→ Tasks and exercises
1. Summarize the text on ADA accessibility guidelines in two sentences.
2. Answer these questions using the text on ADA accessibility guidelines:
(a) In what month and year did the Access Board and DoJ jointly publish the document now known as ADAAG?
(b) What is the one real change DoJ has made to its standards?
(c) On proposed rules for which three kinds of facilities has the Access Board researched and held public hearings?
3. In the text on ADA accessibility guidelines, reproduce the part that opens with the words "To date, DoJ" and closes with "of the standards).", swapping "ATM machine" for "automated teller machine".

#### Supplied text

A Fresh Look at (for?) ADA Accessibility Guidelines

I am a registered architect, licensed to practice in Minnesota and Wisconsin and a Certified Construction Specifier. I am not an attorney, nor am I employed by any national committee or government organization that writes, distributes, or enforces accessibility regulations. I am, however, a disabled person ardently advocating accessible architecture.

Remember, the essence of the Americans with Disabilities Act (ADA) is that it is a civil rights law–not a building code. The design standards issued under the act define the “right of access” people with disabilities are guaranteed under the law; they do not necessarily define the building standards (minimum or otherwise) to which an owner may be held liable.

Current case law suggests when we, as building professionals, apply ADA’s design standards to a project, we are supporting (read interpreting) our client’s obligation to their clientele. This means there is a significant legal (i.e. muddy) distinction made between a public accommodation’s (i.e. owner’s) obligation to operate without discrimination on the basis of disability, and our obligation to provide a client with a property complying with applicable laws, rules, and regulations.

Standards v guidelines
In September 1991, the Architectural and Transportation Barriers Compliance Board (the Access Board) and U.S. Dept of Justice (DoJ) jointly published a document now known as ADA Accessibility Guidelines (ADAAG). The Access Board had authored the document as proposed rules and published them as ‘recommendations’ to DoJ. The latter simultaneously adopted these guidelines as its “Standards for Accessible Design” under Title III of the ADA.

DoJ has made it clear in recent years it enforces the standards it adopted and published as Appendix A to the Title III regulations. Although the department did not change the cover page, it states emphatically that it does not enforce the guidelines authored by the Access Board, but rather the standards as adopted in 1991 and amended by its own Notices of Final Rulemaking.

To date, DoJ has only made one real change to its standards: it has expanded and refined the definition of an accessible ATM machine (Article 4.34, et sequelae, of the standards).

For the record, the departments of justice and transportation had ceased enforcing the “truncated dome texture” as the detectable (tactile) warning surface for curb ramps. After exhaustive study, however, the departments have allowed their “moratorium on enforcement of Truncated Domes” to lapse. So truncated domes are back, and the temporary change is now–and in perpetuity–void.

The Access Board, on the other hand, has continued to modernize its minimum accessibility guidelines. The board has researched, and held public hearings on proposed rules relating to judicial, detention, and recreational facilities, and developed accessibility requirements for spaces primarily serving young children.

Times of change
In 1991, and up to around 1996, the Access Board’s Guidelines and DoJ’s Standards for Accessible Design were, in fact, the same document. Today however, the differences between them are vast. The Access Board now publishes its guidelines only in their revised edition. DoJ does not and cannot, in fact, enforce the revised guidelines against owners or operators of public accommodations because it has not adopted them.

########
#### Dataset section

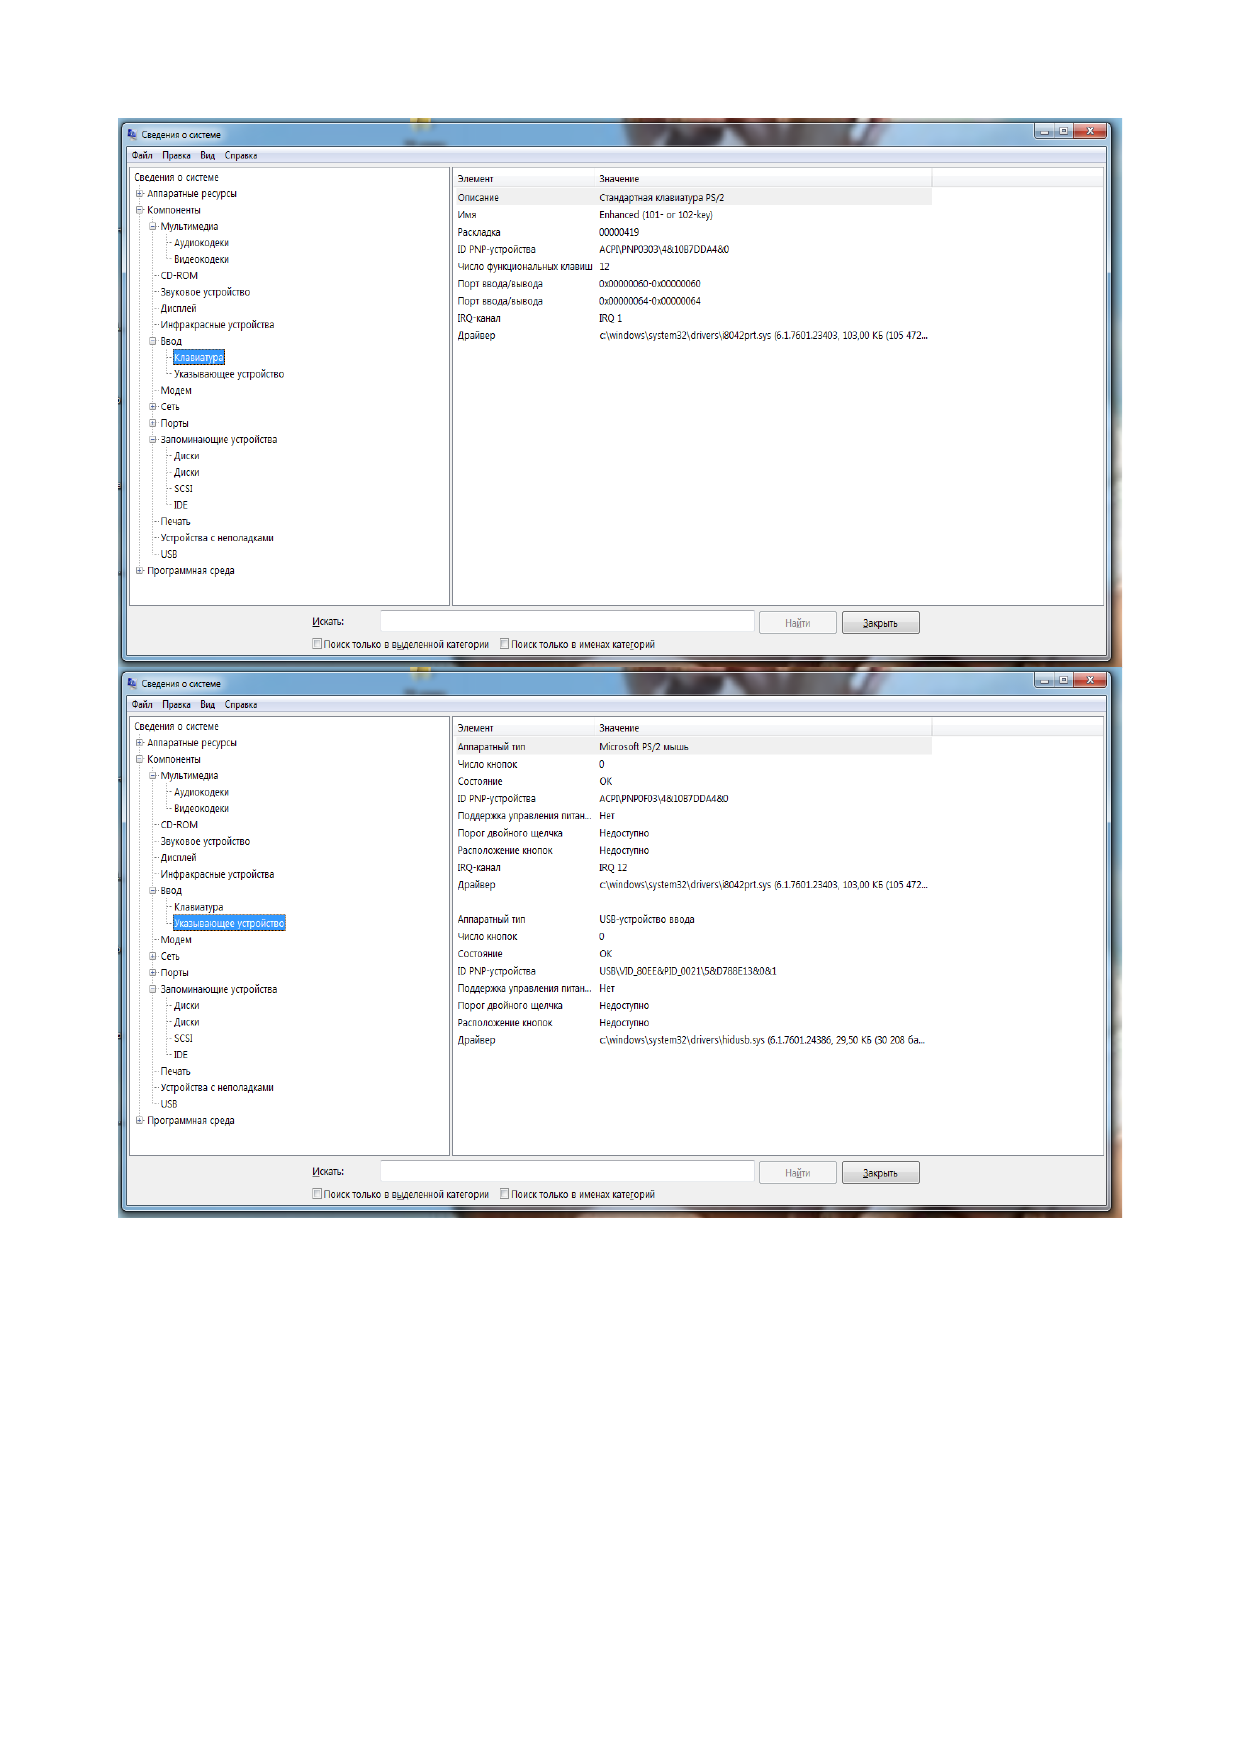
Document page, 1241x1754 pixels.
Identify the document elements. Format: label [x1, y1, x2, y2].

########

→ Task-by-task results
1. The author, a registered architect and disabled advocate of accessible architecture, stresses that the ADA is a civil rights law rather than a building code and that the Department of Justice enforces the Standards for Accessible Design it adopted in 1991, not the guidelines authored by the Access Board. While DoJ has made only one real change to its standards, concerning accessible ATMs, the Access Board has continued to modernize its guidelines, so the two documents, once the same, now differ vastly.

2.
(a) September 1991.
(b) It expanded and refined the definition of an accessible ATM machine (Article 4.34, et sequelae, of the standards).
(c) Judicial, detention, and recreational facilities.

3.
To date, DoJ has only made one real change to its standards: it has expanded and refined the definition of an accessible automated teller machine (Article 4.34, et sequelae, of the standards).